====== Exercise data

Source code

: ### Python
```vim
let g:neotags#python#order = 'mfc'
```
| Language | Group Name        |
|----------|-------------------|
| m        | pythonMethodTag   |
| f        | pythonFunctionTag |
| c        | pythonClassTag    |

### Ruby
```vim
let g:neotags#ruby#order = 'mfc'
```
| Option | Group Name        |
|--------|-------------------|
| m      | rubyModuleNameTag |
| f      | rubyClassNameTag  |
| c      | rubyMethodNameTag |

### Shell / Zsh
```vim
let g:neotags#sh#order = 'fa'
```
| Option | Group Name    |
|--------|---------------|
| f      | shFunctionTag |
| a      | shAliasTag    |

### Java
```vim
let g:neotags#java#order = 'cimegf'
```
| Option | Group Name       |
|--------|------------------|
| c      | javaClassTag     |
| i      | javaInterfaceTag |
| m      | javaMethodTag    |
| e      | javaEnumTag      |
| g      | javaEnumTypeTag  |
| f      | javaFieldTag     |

============

Task details >>
Only the lines holding "neotags" are wanted, so copy each of them from the material.

Solution to the exercise >>
let g:neotags#python#order = 'mfc'
let g:neotags#ruby#order = 'mfc'
let g:neotags#sh#order = 'fa'
let g:neotags#java#order = 'cimegf'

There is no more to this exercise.